# Painting Bead Board



## katoman (Apr 26, 2009)

Finishing up a job on Saturday and my painter is there painting the home.

So he's telling me about this new home the builder is begging him to do. It's 7,000 sq. fr. All the walls are real bead board, primed. 200 windows, doors, crown, etc.

He works alone, builder says he's got 3 months to get the job done. Naturally, he is trying to find a couple more guys, but that's hard. His workmanship is top drawer.

So the discussion was about how to paint all the bead board. I suggested he tape off the ceiling and spray it with an hvlp. He's pretty sure he's going to have to brush it all.

What do you think? Just curious, as I sure ain't doing it :no:


----------



## gcajnr21 (Feb 6, 2006)

Real bead board as in vertical or horizontal tongue and groove? 

Ive always had to brush the joints only first, then you could spray or rollem...


----------



## gallerytungsten (Jul 5, 2007)

katoman said:


> His workmanship is top drawer.
> 
> He's pretty sure he's going to have to brush it all.

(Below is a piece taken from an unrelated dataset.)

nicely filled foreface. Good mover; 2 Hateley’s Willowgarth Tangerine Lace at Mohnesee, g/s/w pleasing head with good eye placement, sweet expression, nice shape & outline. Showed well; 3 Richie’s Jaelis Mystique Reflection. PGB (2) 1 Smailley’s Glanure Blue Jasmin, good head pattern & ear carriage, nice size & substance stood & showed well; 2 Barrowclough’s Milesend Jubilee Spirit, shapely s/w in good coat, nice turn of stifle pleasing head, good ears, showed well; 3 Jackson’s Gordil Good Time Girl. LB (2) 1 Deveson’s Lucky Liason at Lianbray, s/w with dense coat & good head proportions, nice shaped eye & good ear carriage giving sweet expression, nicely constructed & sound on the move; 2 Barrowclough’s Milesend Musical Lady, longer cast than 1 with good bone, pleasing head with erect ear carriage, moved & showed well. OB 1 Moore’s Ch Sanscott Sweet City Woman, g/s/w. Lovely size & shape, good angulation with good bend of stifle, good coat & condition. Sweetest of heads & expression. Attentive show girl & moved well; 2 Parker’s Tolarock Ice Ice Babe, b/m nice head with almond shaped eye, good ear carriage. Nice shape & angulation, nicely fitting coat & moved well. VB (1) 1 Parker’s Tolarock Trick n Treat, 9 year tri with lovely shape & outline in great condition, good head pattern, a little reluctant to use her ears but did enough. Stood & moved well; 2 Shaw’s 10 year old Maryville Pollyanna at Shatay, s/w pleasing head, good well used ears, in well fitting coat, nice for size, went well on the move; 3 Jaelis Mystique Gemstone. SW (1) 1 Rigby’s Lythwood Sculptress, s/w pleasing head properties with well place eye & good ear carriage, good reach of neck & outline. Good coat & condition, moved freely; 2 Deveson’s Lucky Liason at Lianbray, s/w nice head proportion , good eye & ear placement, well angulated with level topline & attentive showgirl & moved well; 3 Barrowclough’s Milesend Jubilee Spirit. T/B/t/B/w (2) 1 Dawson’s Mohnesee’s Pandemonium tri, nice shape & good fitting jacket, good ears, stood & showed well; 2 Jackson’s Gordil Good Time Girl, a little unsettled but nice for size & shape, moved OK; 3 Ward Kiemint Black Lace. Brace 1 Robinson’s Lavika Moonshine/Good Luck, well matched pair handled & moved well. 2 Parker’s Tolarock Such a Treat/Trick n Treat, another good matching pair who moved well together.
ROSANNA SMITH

These two statements kind of go together.


----------



## painterman (Feb 5, 2005)

Brush, and spray is the best way but I would use an airless.Hvlp would be very slow. Oh ya and a million knots to seal up.


----------



## angus242 (Oct 20, 2007)

I did a basement last year that had water damage. We put it back together from just under the chair rail down. When originally installed all of the white trim was sprayed. However, when we put it back together, spraying wasn't an option. There was too much of the HO's property still down there. 

We ended up rolling/brushing the bead board (both prime & paint). For final coat, we had a foam roller available to give everything as smooth of a finish to try to match the existing trim. 

In the end, it was about a 95% match to the original sprayed finish. Roller/brushing wasn't the fastest way to do it but if you can't spray, what can you do?


----------



## BuildersII (Dec 20, 2009)

I've always heard (not that that means much) that you usually need to brush or spray woodwork for it to look good. I'm sure you can get around this by thinning your paint properly, using a high quality paint and high quality smooth nap roller, but since I'm not a master painter, I'd bite the bullet and set up for spray myself.


----------



## Mr. Mike (Dec 27, 2008)

I would certainly get the painters to roll it out and lay it off!


----------



## katoman (Apr 26, 2009)

Yes it's verticle board. Some walls are 11' high. The problem with spraying is you would have to mask off all the ceilings.

Poor guy, I think he's stuck with the brush. I would have no wrists left by the end of that job.

I was thinking hvlp to have better control over how much paint you are putting on. I've seen the subdivision guys use the airless - too much paint.

But I'm no painter.


----------



## waynec (Feb 17, 2009)

I would spray and use a shield to protect the ceiling. If there was any overspray, I would just touch up.


----------



## YesMaam27577 (Jan 15, 2010)

katoman said:


> ...........His workmanship is top drawer.
> 
> .............. He's pretty sure he's going to have to brush it all.
> 
> .........What do you think? .........


I think he should do what I would do -- brush paint it all. There will be a noticeable difference in the final product.


----------



## Tom Struble (Mar 2, 2007)

********


----------



## painterman (Feb 5, 2005)

Stop messing around...Shoot it with an airless 2 10 0r 2 12 ff tip ...watch your pressure ...use sheild as required.


----------



## katoman (Apr 26, 2009)

It would also depend I guess on what the HO was expecting. If they want the "old" look then you better brush it. Otherwise you would be able to spray it.

I'll let you guys know how he makes out, as I see him now and then. Two men, 3 months, brushing? I doubt it.


----------